47 Background: Patients with hepatocellular carcinoma (HCC) can hardly benefit from immunotherapy (IO); however, few patients develop durable responses to IO (long-responder, LR). Gut microbiota implicate IO response in multiple cancers, while its characteristics in LRs of IO has not been well sketched. With these motivations, we applied metagenomics to comprehensively unveil intestinal flora profiles in LRs, and compare with less responders to investigate its potential in response prediction.

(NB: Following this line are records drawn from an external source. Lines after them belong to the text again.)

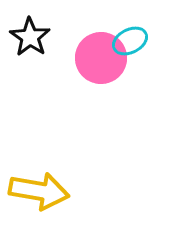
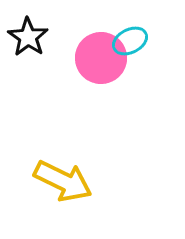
black star: moved 2 px left
yellow arrow: moved 24 px right, 10 px up; rotated 16 degrees clockwise
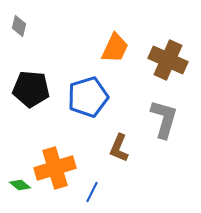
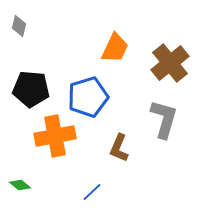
brown cross: moved 2 px right, 3 px down; rotated 27 degrees clockwise
orange cross: moved 32 px up; rotated 6 degrees clockwise
blue line: rotated 20 degrees clockwise
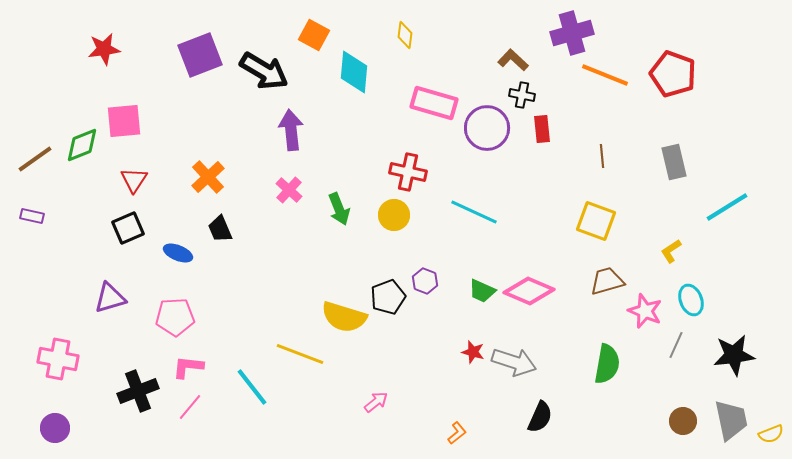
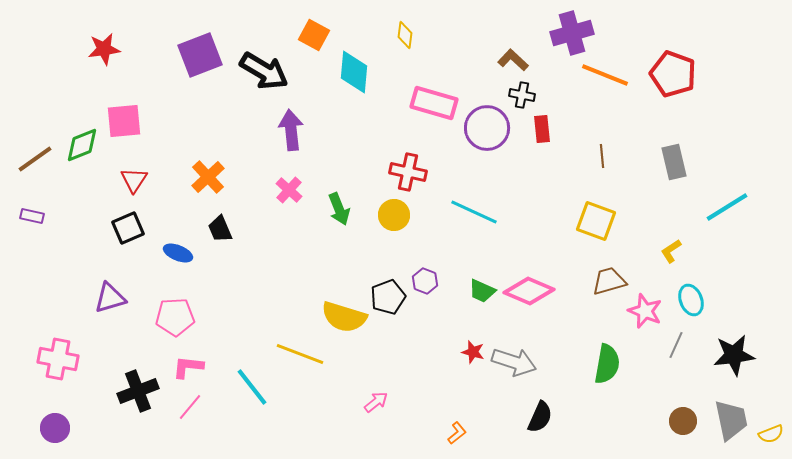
brown trapezoid at (607, 281): moved 2 px right
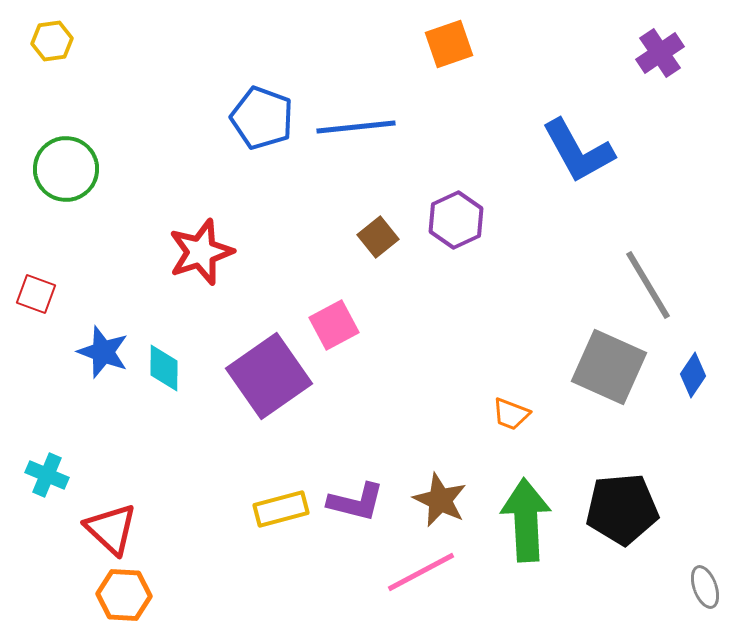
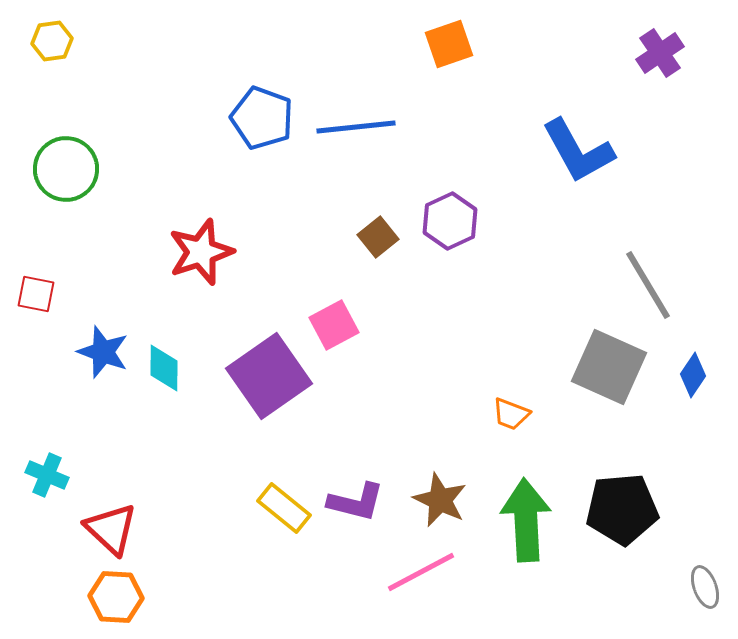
purple hexagon: moved 6 px left, 1 px down
red square: rotated 9 degrees counterclockwise
yellow rectangle: moved 3 px right, 1 px up; rotated 54 degrees clockwise
orange hexagon: moved 8 px left, 2 px down
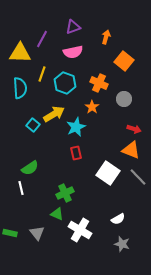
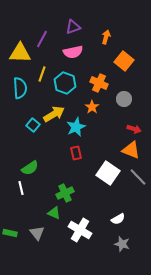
green triangle: moved 3 px left, 1 px up
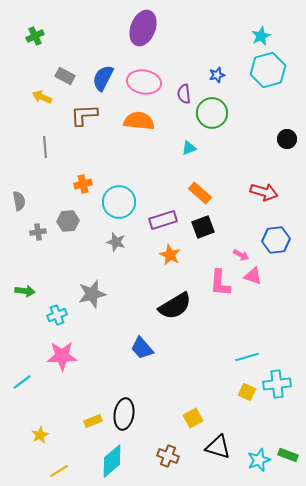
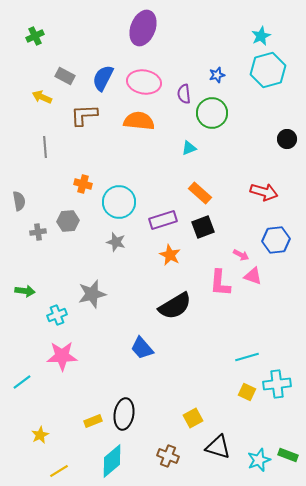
orange cross at (83, 184): rotated 30 degrees clockwise
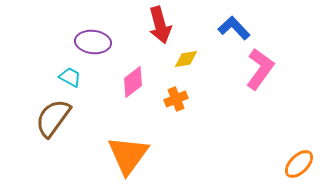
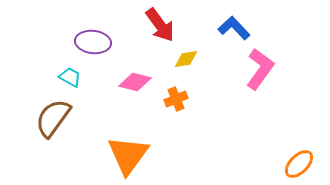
red arrow: rotated 21 degrees counterclockwise
pink diamond: moved 2 px right; rotated 52 degrees clockwise
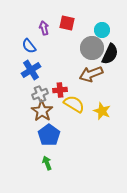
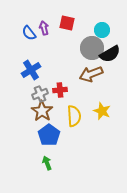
blue semicircle: moved 13 px up
black semicircle: rotated 35 degrees clockwise
yellow semicircle: moved 12 px down; rotated 55 degrees clockwise
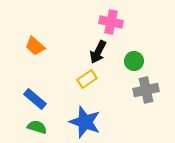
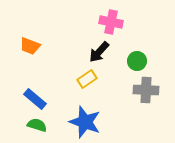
orange trapezoid: moved 5 px left; rotated 20 degrees counterclockwise
black arrow: moved 1 px right; rotated 15 degrees clockwise
green circle: moved 3 px right
gray cross: rotated 15 degrees clockwise
green semicircle: moved 2 px up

Methods: Advanced HCC patients treated with anti-PD-1 with/without anti-CTLA-4 fall into 3 distinct subgroups: non-responders (NRs) presenting early disease progression within 6 months, long responders (LRs) who achieve durable disease control with a minimum of 12 months, and the remaining short responders (SRs). Fresh stool samples were collected for metagenomic sequencing at least 12 months after initiation of a variety of immunotherapy regimens in LRs, while samples were collected within 6 months of IO treatment for NRs and SRs. Metagenome profiles were annotated using Kraken, and significant differences were revealed by Lefse analysis. Results: A total of 66 patients with advanced HCC who received IO first time were enrolled, 38 patients were evaluated as LRs, 8 as SRs, and 20 as NRs. Metagenome profiling unveiled significant association in its diversity and composition with clinical response. The β-diversity increased gradually as the treatment response getting better (p < 0.001). The β-diversity was significantly lower in NRs in comparison with SRs (p < 0.05) and LR (p < 0.001), while there was no significance between SRs and LRs. Significant higher abundance of Clostridium_butyricum was observed in LRs compared with NRs. Moreover, anabolic pathways like fatty acid biogenesis were significantly enriched in LRs. Conclusions: Gut metagenomic diversities and profiles were related with IO response in advanced HCC patients, which could be potential prediction biomarkers of IO durable benefits. The enrichment of probiotics like Clostridium_butyricum and its derived fatty acid have a mechanistic impact on higher antitumor immunity, which need further verification study.